Tasks to perform
(a) Transcribe everything in the reachability analysis section from "6 Reachability Analysis" down to "already been analyzed.".
(b) In the reachability analysis section, what is the set Explored initialized to?

Text shown

==========

6 Reachability Analysis

In this section, we present an algorithm for solving the reachability analysis problem for Cfgds, and prove its partial correctness. The algorithm (Algorithm 1) inputs a Cfgd\(\mathcal{G }=\left\langle {\mathcal{S },X_{ init},P}\right\rangle \) and answers the question whether we can reach a sentence where all the occurring terms are in \(\mathcal{A _T}\) (i.e. terms with symbols in \(\mathcal{T }\)). The algorithm maintains two sets of constraints: a set \(\mathtt {ToExplore}\), initialized to \(\Phi _\mathcal{T }\), of constraints that have not yet been analyzed; and a set \(\mathtt {Explored}\), initialized to the empty set, of constraints that contain constraints that have already been analyzed.

The algorithm preserves the following four invariants:
  1. 1.

    For each \(\sigma \in \left[\![\mathtt {ToExplore}\cup \mathtt {Explored}\right]\!]\), \(\sigma \overset{{*}}{\longrightarrow }{\alpha }\) for some \(\alpha \) s.t. \({ Sym}\left( \alpha \right) \subseteq \mathcal{T }\).

     
  2. 2.

    If \(X_{ init}(0)\overset{{*}}{\longrightarrow }\alpha \) for some \(\alpha \) s.t. \({ Sym}\left( \alpha \right) \subseteq \mathcal{T }\), then there is a ground term \(\sigma \in \left[\![\mathtt {ToExplore}\right]\!]\) such that \(\sigma \not \in \left[\![\mathtt {Explored}\right]\!]\).

     
  3. 3.

    \(X_{ init}(0)\not \in \left[\![\mathtt {Explored}\right]\!]\).

     
  4. 4.

==========

Exercise data
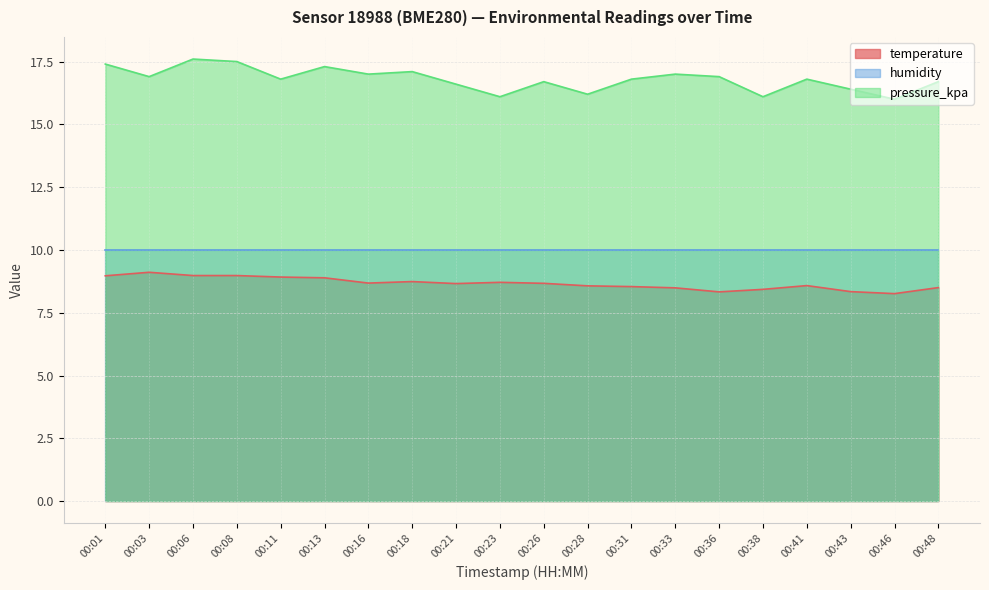

The value of temperature at 00:18 is 8.7. True or false?

True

==========

Answers to each task
(a)
6 Reachability Analysis

In this section, we present an algorithm for solving the reachability analysis problem for Cfgds, and prove its partial correctness. The algorithm (Algorithm 1) inputs a Cfgd\(\mathcal{G }=\left\langle {\mathcal{S },X_{ init},P}\right\rangle \) and answers the question whether we can reach a sentence where all the occurring terms are in \(\mathcal{A _T}\) (i.e. terms with symbols in \(\mathcal{T }\)). The algorithm maintains two sets of constraints: a set \(\mathtt {ToExplore}\), initialized to \(\Phi _\mathcal{T }\), of constraints that have not yet been analyzed; and a set \(\mathtt {Explored}\), initialized to the empty set, of constraints that contain constraints that have already been analyzed.

(b) The empty set.